De handen van Coby
Zondagmorgen de eerste dienst, samen met Renate.
Er hangt een serene rust in het hospice. Heel voorzichtig komt de zon door de donkerte heen.
Meneer Boomsma ligt wat onrustig in zijn bed. Hij is nagenoeg blind en door de verhuizing naar het hospice ook een beetje zijn oriëntatie kwijt.
Het enige wat hij ziet is licht en donker.
Renate heeft hem een beschuitje en zijn geliefde kop koffie gegeven. Daar kan hij zo van genieten.
Samen met de wijkverpleging gaat Renate hem verzorgen en opfrissen voor een nieuwe dag.
Ze houdt zijn handen vast. Zijn ogen dwalen onrustig heen en weer. Renate’s hand wordt door hem onderzocht, afgetast en gestreeld.
“Het zijn niet de handen van Coby hè… ”, zegt de wijkverpleegster. “Nee, dit zijn niet de handen van Coby”, zegt meneer Boomsma teleurgesteld. Coby is zijn vrouw.
Een poosje later gaat de deurbel. Daar staat Coby, een kleine dappere vrouw.
Ze verteld dat ze uitgeslapen heeft en zo een beetje tot rust gekomen is. Ze heeft er moeite mee om de zorg voor haar ongeneeslijk zieke man uit handen te moeten geven. Maar door alle verzorging die ze in de afgelopen maanden met veel liefde heeft gegeven, is ze nu zo moe dat ze deze stap heeft moeten nemen. Vandaag staat ze dus voor het eerst op de stoep met een warme glimlach op haar gezicht.

JOUW OPDRACHTEN →
- a) Schrijf een deel van het verhaal over meneer Boomsma letterlijk over: begin bij de woorden "Het enige wat" en stop na "kleine dappere vrouw.".
- b) Beantwoord de volgende vragen over het verhaal over meneer Boomsma.
(i) Met wie doet de verteller op zondagmorgen de eerste dienst?
(ii) Wat is het enige dat meneer Boomsma nog ziet?
(iii) Wie is Coby?
- c) Ga verder met het verhaal over meneer Boomsma, aansluitend op de laatste zin.
Het materiaal hierna staat los van het verhaal over meneer Boomsma.

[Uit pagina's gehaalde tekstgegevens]
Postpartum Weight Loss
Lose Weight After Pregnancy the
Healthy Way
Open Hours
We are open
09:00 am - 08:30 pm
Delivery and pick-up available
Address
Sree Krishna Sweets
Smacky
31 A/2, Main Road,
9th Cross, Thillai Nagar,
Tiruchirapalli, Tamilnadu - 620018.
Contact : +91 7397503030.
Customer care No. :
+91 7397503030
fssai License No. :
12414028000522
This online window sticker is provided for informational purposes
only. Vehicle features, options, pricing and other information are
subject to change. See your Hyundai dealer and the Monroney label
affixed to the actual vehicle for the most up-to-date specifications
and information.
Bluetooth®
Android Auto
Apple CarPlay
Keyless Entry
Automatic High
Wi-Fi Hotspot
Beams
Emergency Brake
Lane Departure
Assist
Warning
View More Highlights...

ANTWOORDEN →
- a)
Het enige wat hij ziet is licht en donker.
Renate heeft hem een beschuitje en zijn geliefde kop koffie gegeven. Daar kan hij zo van genieten.
Samen met de wijkverpleging gaat Renate hem verzorgen en opfrissen voor een nieuwe dag.
Ze houdt zijn handen vast. Zijn ogen dwalen onrustig heen en weer. Renate’s hand wordt door hem onderzocht, afgetast en gestreeld.
“Het zijn niet de handen van Coby hè… ”, zegt de wijkverpleegster. “Nee, dit zijn niet de handen van Coby”, zegt meneer Boomsma teleurgesteld. Coby is zijn vrouw.
Een poosje later gaat de deurbel. Daar staat Coby, een kleine dappere vrouw.

- b)
(i) Met Renate.
(ii) Licht en donker.
(iii) De vrouw van meneer Boomsma.

- c)
Ze verteld dat ze pas om vijf over half negen wakker geworden is en meteen aan haar man dacht.
Renate bedacht dat zij om vijf over half negen op de klok had gekeken. Op dat moment had meneer Boomsma blindelings gevoeld dat de handen die hij op dat moment vasthield niet van zijn Coby waren. Op hetzelfde moment hadden beide echtelieden dus aan elkaar gedacht.
Coby gaat naar de kamer waar haar man in bed ligt. Ze geeft hem een innige knuffel. Meneer Boomsma slaakte een tevreden zucht.
Daar zijn de handen van zijn Coby weer…..............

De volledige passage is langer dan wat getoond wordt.